[Start of section]

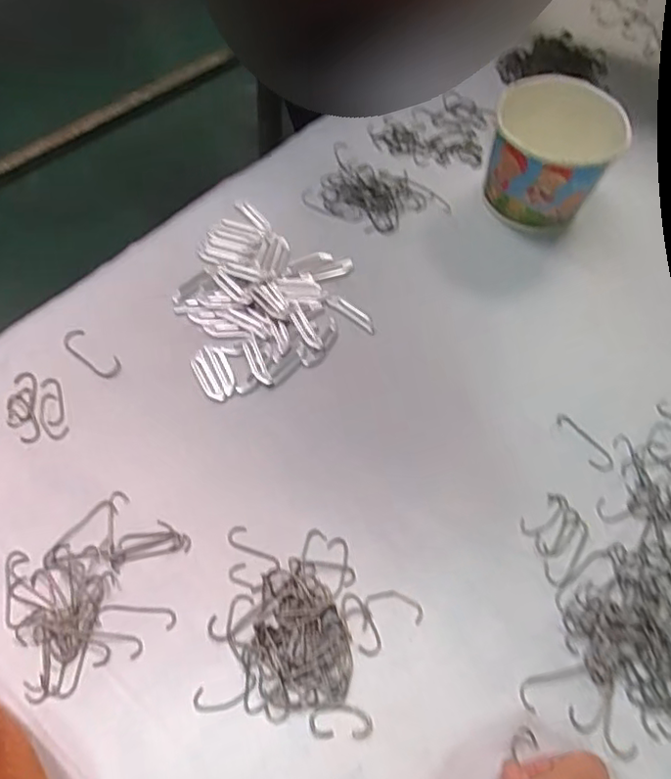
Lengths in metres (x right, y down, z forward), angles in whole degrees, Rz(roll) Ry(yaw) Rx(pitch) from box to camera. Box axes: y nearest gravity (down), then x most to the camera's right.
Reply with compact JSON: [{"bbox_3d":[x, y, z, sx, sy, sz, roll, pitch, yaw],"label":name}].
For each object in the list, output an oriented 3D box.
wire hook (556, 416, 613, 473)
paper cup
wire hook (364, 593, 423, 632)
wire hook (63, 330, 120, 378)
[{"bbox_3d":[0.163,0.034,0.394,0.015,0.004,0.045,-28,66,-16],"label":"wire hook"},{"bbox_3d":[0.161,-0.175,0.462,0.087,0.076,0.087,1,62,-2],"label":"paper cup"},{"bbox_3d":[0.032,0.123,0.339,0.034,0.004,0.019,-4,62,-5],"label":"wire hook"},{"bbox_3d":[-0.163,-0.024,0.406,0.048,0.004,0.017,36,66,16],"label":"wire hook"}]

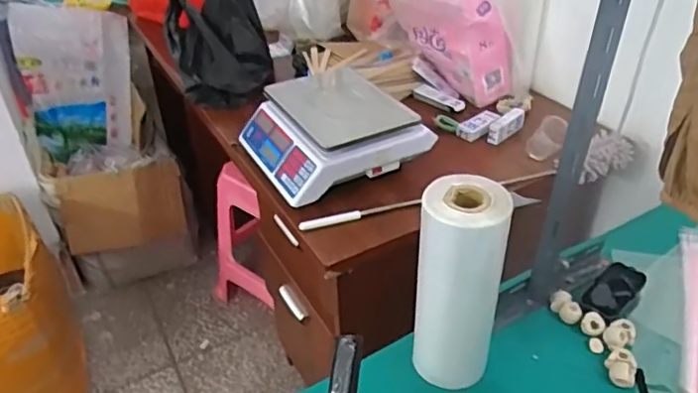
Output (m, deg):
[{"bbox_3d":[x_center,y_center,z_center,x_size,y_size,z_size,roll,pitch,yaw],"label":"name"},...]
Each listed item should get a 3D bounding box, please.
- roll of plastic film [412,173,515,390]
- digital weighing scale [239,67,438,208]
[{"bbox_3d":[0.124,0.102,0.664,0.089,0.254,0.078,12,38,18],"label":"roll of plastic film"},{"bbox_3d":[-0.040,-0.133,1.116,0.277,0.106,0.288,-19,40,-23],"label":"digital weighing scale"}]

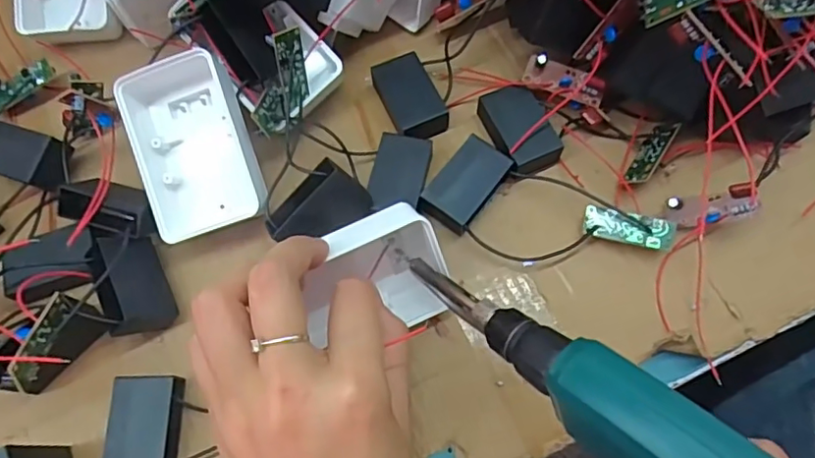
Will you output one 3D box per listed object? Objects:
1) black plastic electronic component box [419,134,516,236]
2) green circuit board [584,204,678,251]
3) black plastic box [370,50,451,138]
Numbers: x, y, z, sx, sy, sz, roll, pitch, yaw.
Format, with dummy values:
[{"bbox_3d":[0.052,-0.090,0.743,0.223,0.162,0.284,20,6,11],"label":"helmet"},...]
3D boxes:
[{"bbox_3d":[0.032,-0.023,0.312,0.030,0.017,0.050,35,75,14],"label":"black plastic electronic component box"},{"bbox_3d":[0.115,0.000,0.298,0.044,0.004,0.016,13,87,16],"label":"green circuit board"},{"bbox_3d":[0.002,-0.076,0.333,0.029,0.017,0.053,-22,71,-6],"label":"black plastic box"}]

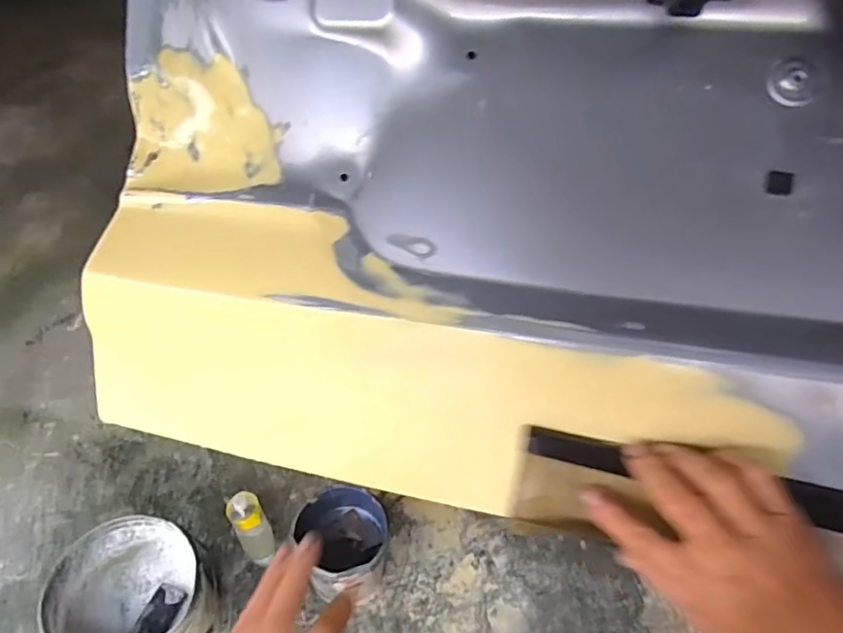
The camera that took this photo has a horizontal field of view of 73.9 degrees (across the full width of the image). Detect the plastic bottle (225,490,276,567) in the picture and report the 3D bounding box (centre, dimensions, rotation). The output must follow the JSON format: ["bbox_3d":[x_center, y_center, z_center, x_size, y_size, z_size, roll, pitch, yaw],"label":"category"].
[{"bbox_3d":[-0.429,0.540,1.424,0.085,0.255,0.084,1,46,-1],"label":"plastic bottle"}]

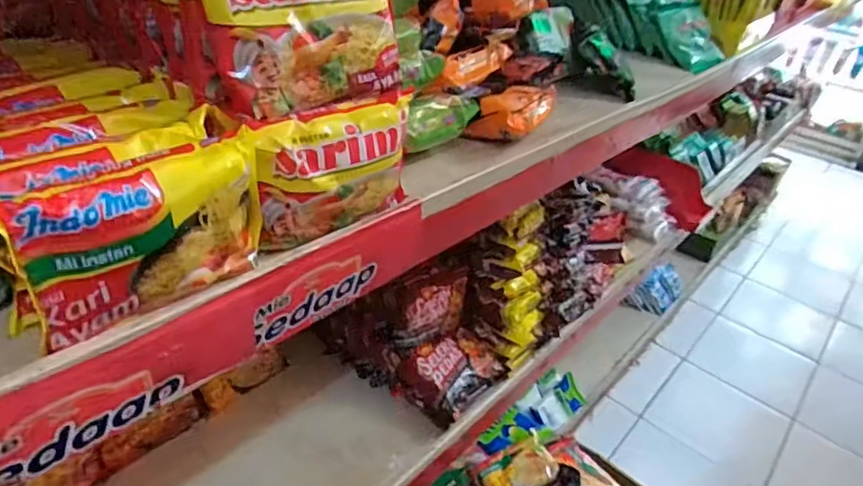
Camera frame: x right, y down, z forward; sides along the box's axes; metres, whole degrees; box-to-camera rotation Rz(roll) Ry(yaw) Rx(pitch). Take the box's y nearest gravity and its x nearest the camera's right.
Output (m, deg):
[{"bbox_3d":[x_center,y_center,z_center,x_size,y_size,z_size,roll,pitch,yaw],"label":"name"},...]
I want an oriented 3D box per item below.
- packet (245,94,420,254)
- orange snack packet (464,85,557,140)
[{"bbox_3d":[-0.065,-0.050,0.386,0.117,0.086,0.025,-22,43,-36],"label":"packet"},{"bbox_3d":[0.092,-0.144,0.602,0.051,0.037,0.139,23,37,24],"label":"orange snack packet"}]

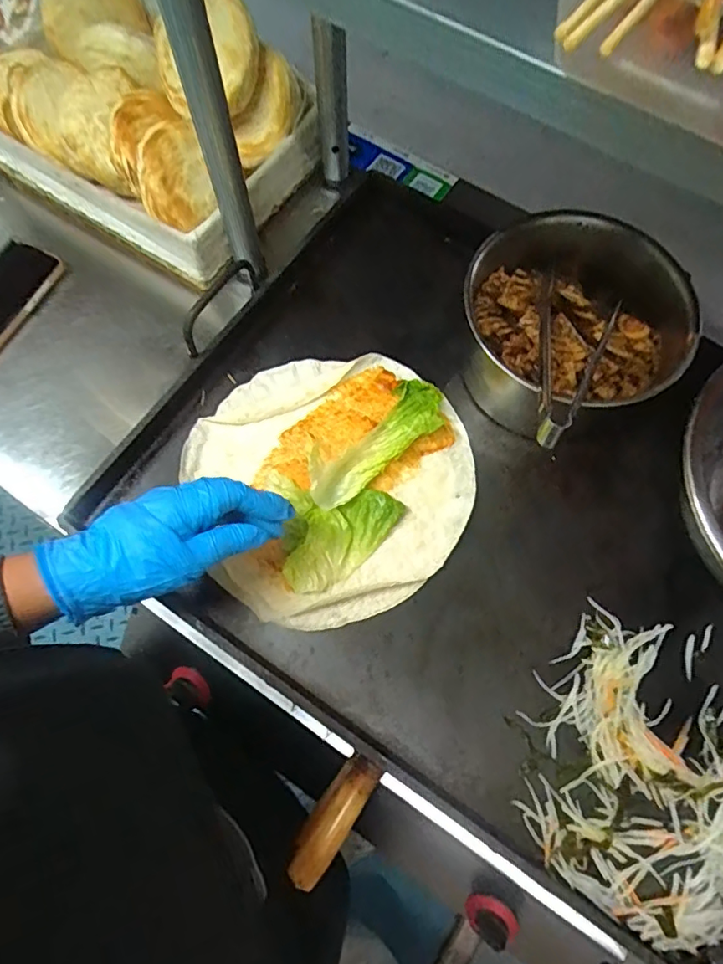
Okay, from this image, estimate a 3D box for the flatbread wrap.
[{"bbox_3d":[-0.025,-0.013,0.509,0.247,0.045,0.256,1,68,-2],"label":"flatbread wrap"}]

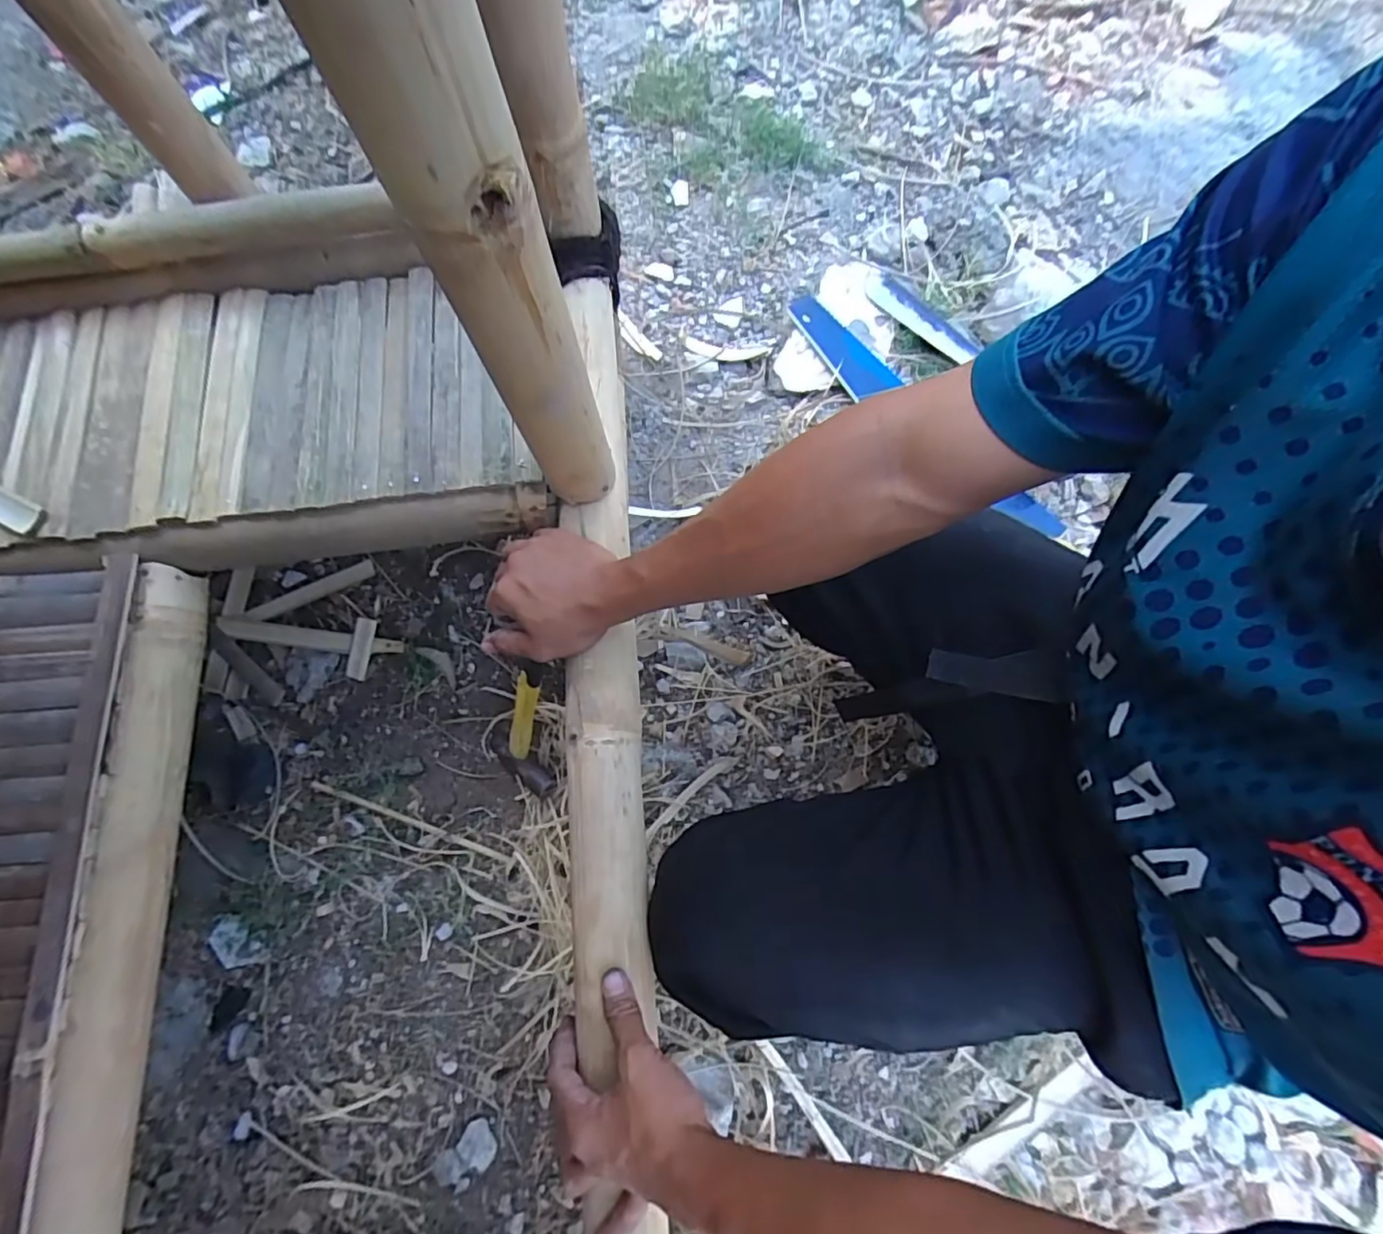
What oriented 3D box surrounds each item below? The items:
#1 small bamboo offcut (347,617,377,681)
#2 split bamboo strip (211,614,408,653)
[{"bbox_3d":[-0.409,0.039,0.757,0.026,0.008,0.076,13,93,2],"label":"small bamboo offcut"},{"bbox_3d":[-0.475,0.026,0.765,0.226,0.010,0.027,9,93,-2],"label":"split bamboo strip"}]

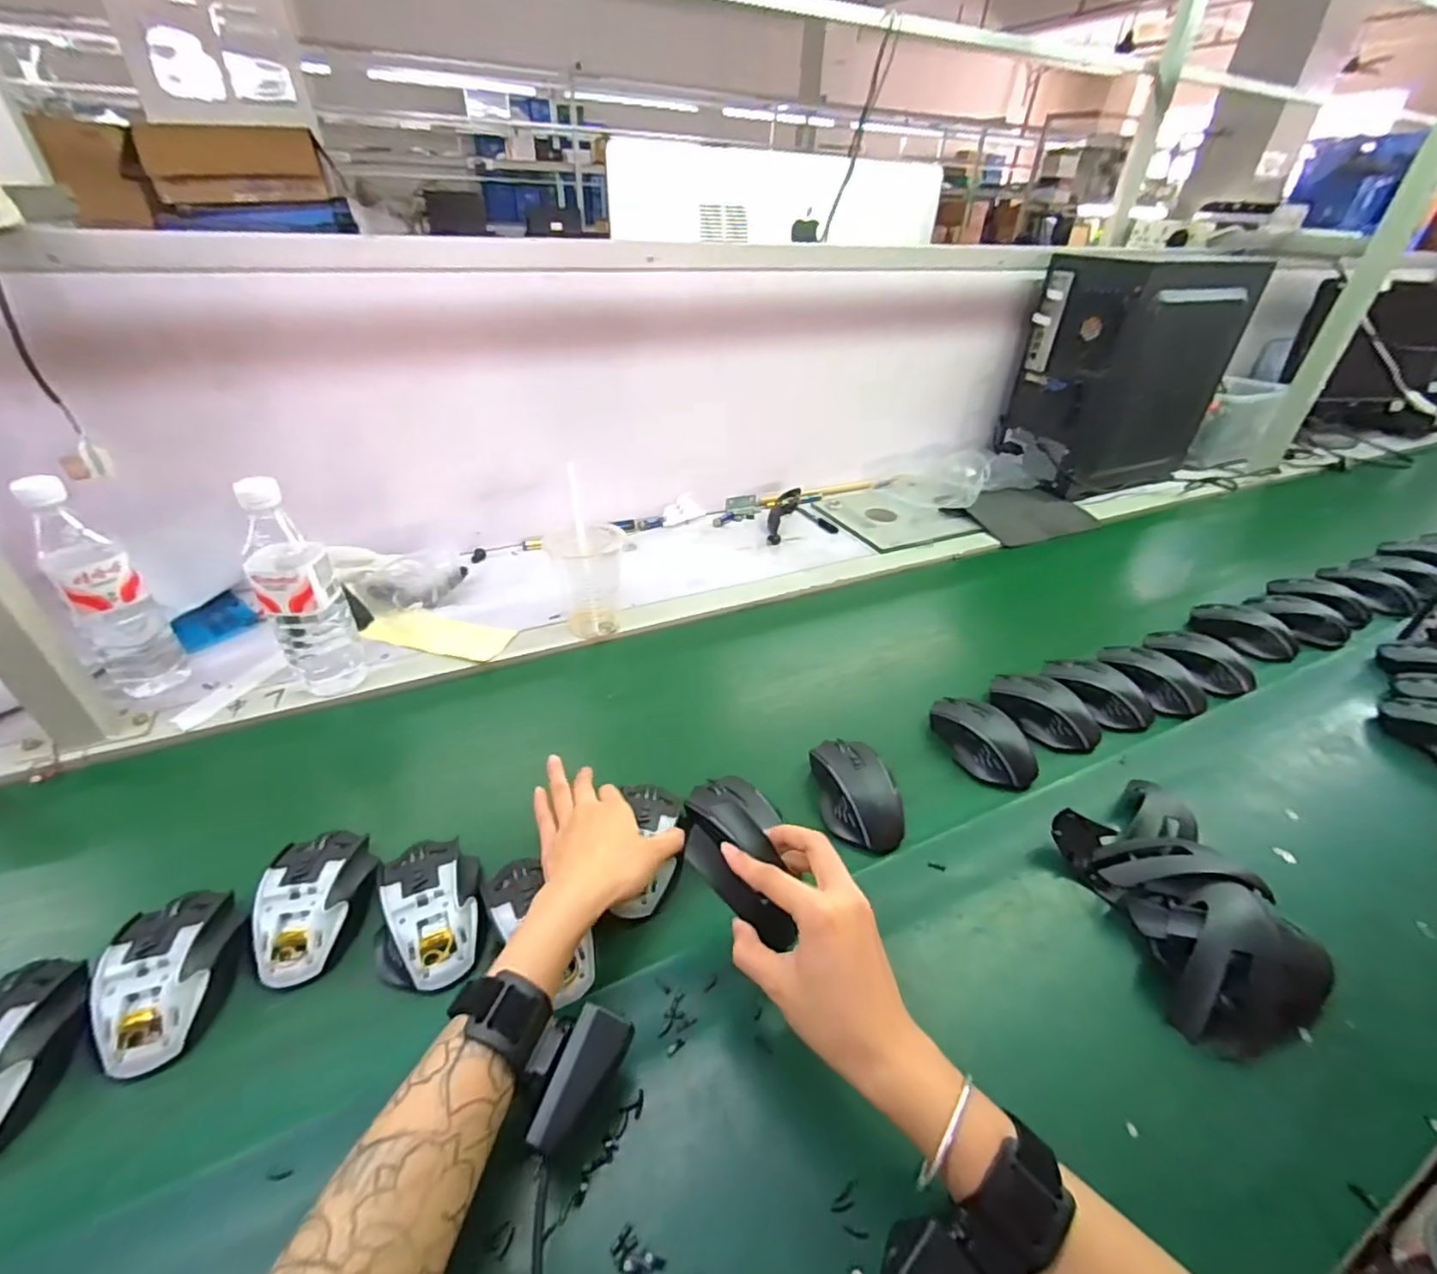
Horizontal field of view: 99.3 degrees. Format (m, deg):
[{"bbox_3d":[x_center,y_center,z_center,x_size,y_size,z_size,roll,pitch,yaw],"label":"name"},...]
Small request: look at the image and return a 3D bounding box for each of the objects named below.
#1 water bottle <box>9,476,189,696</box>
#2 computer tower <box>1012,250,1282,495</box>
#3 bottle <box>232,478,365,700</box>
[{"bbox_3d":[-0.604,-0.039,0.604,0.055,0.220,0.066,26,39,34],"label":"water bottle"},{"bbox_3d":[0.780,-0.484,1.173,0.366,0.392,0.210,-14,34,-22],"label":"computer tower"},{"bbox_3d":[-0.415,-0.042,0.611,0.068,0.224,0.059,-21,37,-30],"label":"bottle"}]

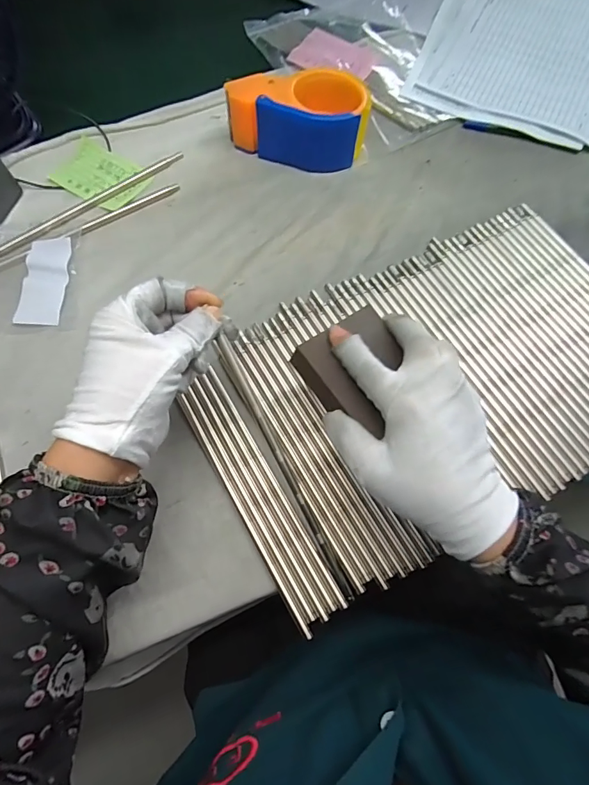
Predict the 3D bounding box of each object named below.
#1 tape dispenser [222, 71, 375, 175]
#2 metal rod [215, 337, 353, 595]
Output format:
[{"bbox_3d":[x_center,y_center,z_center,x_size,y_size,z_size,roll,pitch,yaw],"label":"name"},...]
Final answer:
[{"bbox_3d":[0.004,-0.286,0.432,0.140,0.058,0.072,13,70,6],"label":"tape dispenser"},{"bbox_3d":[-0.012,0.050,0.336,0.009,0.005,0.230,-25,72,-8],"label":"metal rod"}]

[End of section]

• **What you are asked to do**: Without including any picture, write out the material above exactly.

• **Response area**:
Lengths in metres (x right, y down, z forward), angles in whole degrees, Rz(roll) Ry(yaw) Rx(pitch) from box to camera. Box axes: y nearest gravity (down), then x most to the camera's right.
Reply with compact JSON: [{"bbox_3d":[x, y, z, sx, sy, sz, roll, pitch, yaw],"label":name}].
For each object in the list, output an oriented 3D box.
wire hook (556, 416, 613, 473)
paper cup
wire hook (364, 593, 423, 632)
wire hook (63, 330, 120, 378)
[{"bbox_3d":[0.163,0.034,0.394,0.015,0.004,0.045,-28,66,-16],"label":"wire hook"},{"bbox_3d":[0.161,-0.175,0.462,0.087,0.076,0.087,1,62,-2],"label":"paper cup"},{"bbox_3d":[0.032,0.123,0.339,0.034,0.004,0.019,-4,62,-5],"label":"wire hook"},{"bbox_3d":[-0.163,-0.024,0.406,0.048,0.004,0.017,36,66,16],"label":"wire hook"}]

Output (m, deg):
[{"bbox_3d":[x_center,y_center,z_center,x_size,y_size,z_size,roll,pitch,yaw],"label":"name"},...]
Each listed item should get a 3D bounding box, please.
- roll of plastic film [412,173,515,390]
- digital weighing scale [239,67,438,208]
[{"bbox_3d":[0.124,0.102,0.664,0.089,0.254,0.078,12,38,18],"label":"roll of plastic film"},{"bbox_3d":[-0.040,-0.133,1.116,0.277,0.106,0.288,-19,40,-23],"label":"digital weighing scale"}]

Will you output one 3D box per listed object? Objects:
1) black plastic electronic component box [419,134,516,236]
2) green circuit board [584,204,678,251]
3) black plastic box [370,50,451,138]
Numbers: x, y, z, sx, sy, sz, roll, pitch, yaw.
Format, with dummy values:
[{"bbox_3d":[0.052,-0.090,0.743,0.223,0.162,0.284,20,6,11],"label":"helmet"},...]
3D boxes:
[{"bbox_3d":[0.032,-0.023,0.312,0.030,0.017,0.050,35,75,14],"label":"black plastic electronic component box"},{"bbox_3d":[0.115,0.000,0.298,0.044,0.004,0.016,13,87,16],"label":"green circuit board"},{"bbox_3d":[0.002,-0.076,0.333,0.029,0.017,0.053,-22,71,-6],"label":"black plastic box"}]

The camera that took this photo has a horizontal field of view of 73.9 degrees (across the full width of the image). Detect the plastic bottle (225,490,276,567) in the picture and report the 3D bounding box (centre, dimensions, rotation). The output must follow the JSON format: ["bbox_3d":[x_center, y_center, z_center, x_size, y_size, z_size, roll, pitch, yaw],"label":"category"].
[{"bbox_3d":[-0.429,0.540,1.424,0.085,0.255,0.084,1,46,-1],"label":"plastic bottle"}]

Camera frame: x right, y down, z forward; sides along the box's axes; metres, whole degrees; box-to-camera rotation Rz(roll) Ry(yaw) Rx(pitch). Take the box's y nearest gravity and its x nearest the camera's right.
Output (m, deg):
[{"bbox_3d":[x_center,y_center,z_center,x_size,y_size,z_size,roll,pitch,yaw],"label":"name"},...]
I want an oriented 3D box per item below.
- packet (245,94,420,254)
- orange snack packet (464,85,557,140)
[{"bbox_3d":[-0.065,-0.050,0.386,0.117,0.086,0.025,-22,43,-36],"label":"packet"},{"bbox_3d":[0.092,-0.144,0.602,0.051,0.037,0.139,23,37,24],"label":"orange snack packet"}]

Okay, from this image, estimate a 3D box for the flatbread wrap.
[{"bbox_3d":[-0.025,-0.013,0.509,0.247,0.045,0.256,1,68,-2],"label":"flatbread wrap"}]

What oriented 3D box surrounds each item below? The items:
#1 small bamboo offcut (347,617,377,681)
#2 split bamboo strip (211,614,408,653)
[{"bbox_3d":[-0.409,0.039,0.757,0.026,0.008,0.076,13,93,2],"label":"small bamboo offcut"},{"bbox_3d":[-0.475,0.026,0.765,0.226,0.010,0.027,9,93,-2],"label":"split bamboo strip"}]

Horizontal field of view: 99.3 degrees. Format (m, deg):
[{"bbox_3d":[x_center,y_center,z_center,x_size,y_size,z_size,roll,pitch,yaw],"label":"name"},...]
Small request: look at the image and return a 3D bounding box for each of the objects named below.
#1 water bottle <box>9,476,189,696</box>
#2 computer tower <box>1012,250,1282,495</box>
#3 bottle <box>232,478,365,700</box>
[{"bbox_3d":[-0.604,-0.039,0.604,0.055,0.220,0.066,26,39,34],"label":"water bottle"},{"bbox_3d":[0.780,-0.484,1.173,0.366,0.392,0.210,-14,34,-22],"label":"computer tower"},{"bbox_3d":[-0.415,-0.042,0.611,0.068,0.224,0.059,-21,37,-30],"label":"bottle"}]

Predict the 3D bounding box of each object named below.
#1 tape dispenser [222, 71, 375, 175]
#2 metal rod [215, 337, 353, 595]
Output format:
[{"bbox_3d":[x_center,y_center,z_center,x_size,y_size,z_size,roll,pitch,yaw],"label":"name"},...]
Final answer:
[{"bbox_3d":[0.004,-0.286,0.432,0.140,0.058,0.072,13,70,6],"label":"tape dispenser"},{"bbox_3d":[-0.012,0.050,0.336,0.009,0.005,0.230,-25,72,-8],"label":"metal rod"}]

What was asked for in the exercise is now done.